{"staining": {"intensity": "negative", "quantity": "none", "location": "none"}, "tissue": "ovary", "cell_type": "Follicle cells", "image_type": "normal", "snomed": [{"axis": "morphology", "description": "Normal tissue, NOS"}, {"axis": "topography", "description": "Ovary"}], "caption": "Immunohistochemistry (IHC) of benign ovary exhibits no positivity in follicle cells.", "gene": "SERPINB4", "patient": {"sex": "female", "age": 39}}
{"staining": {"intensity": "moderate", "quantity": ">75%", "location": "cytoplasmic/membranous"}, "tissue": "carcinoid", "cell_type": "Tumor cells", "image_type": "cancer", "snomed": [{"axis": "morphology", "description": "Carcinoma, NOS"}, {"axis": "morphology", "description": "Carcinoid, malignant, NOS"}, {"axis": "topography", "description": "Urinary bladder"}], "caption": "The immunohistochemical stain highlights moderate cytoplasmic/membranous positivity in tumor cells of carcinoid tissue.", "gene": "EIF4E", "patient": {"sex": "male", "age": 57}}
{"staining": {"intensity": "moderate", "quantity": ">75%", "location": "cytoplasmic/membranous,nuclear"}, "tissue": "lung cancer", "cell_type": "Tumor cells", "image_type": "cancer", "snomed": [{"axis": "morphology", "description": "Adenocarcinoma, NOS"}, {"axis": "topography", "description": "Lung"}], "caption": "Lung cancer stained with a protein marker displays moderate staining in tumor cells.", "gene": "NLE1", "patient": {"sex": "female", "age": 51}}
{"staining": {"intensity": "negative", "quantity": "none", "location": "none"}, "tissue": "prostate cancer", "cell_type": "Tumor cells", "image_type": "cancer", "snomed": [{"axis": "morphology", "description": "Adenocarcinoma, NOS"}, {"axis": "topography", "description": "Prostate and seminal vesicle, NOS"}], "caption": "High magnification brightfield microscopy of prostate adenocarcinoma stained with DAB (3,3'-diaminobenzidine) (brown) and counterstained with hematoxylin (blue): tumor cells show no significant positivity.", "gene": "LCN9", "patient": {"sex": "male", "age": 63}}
══════════════════════════════
Please transcribe the data shown above in full, exactly as it stands.

*Your solution*:
{"staining": {"intensity": "negative", "quantity": "none", "location": "none"}, "tissue": "ovary", "cell_type": "Follicle cells", "image_type": "normal", "snomed": [{"axis": "morphology", "description": "Normal tissue, NOS"}, {"axis": "topography", "description": "Ovary"}], "caption": "Immunohistochemistry (IHC) of benign ovary exhibits no positivity in follicle cells.", "gene": "SERPINB4", "patient": {"sex": "female", "age": 39}}
{"staining": {"intensity": "moderate", "quantity": ">75%", "location": "cytoplasmic/membranous"}, "tissue": "carcinoid", "cell_type": "Tumor cells", "image_type": "cancer", "snomed": [{"axis": "morphology", "description": "Carcinoma, NOS"}, {"axis": "morphology", "description": "Carcinoid, malignant, NOS"}, {"axis": "topography", "description": "Urinary bladder"}], "caption": "The immunohistochemical stain highlights moderate cytoplasmic/membranous positivity in tumor cells of carcinoid tissue.", "gene": "EIF4E", "patient": {"sex": "male", "age": 57}}
{"staining": {"intensity": "moderate", "quantity": ">75%", "location": "cytoplasmic/membranous,nuclear"}, "tissue": "lung cancer", "cell_type": "Tumor cells", "image_type": "cancer", "snomed": [{"axis": "morphology", "description": "Adenocarcinoma, NOS"}, {"axis": "topography", "description": "Lung"}], "caption": "Lung cancer stained with a protein marker displays moderate staining in tumor cells.", "gene": "NLE1", "patient": {"sex": "female", "age": 51}}
{"staining": {"intensity": "negative", "quantity": "none", "location": "none"}, "tissue": "prostate cancer", "cell_type": "Tumor cells", "image_type": "cancer", "snomed": [{"axis": "morphology", "description": "Adenocarcinoma, NOS"}, {"axis": "topography", "description": "Prostate and seminal vesicle, NOS"}], "caption": "High magnification brightfield microscopy of prostate adenocarcinoma stained with DAB (3,3'-diaminobenzidine) (brown) and counterstained with hematoxylin (blue): tumor cells show no significant positivity.", "gene": "LCN9", "patient": {"sex": "male", "age": 63}}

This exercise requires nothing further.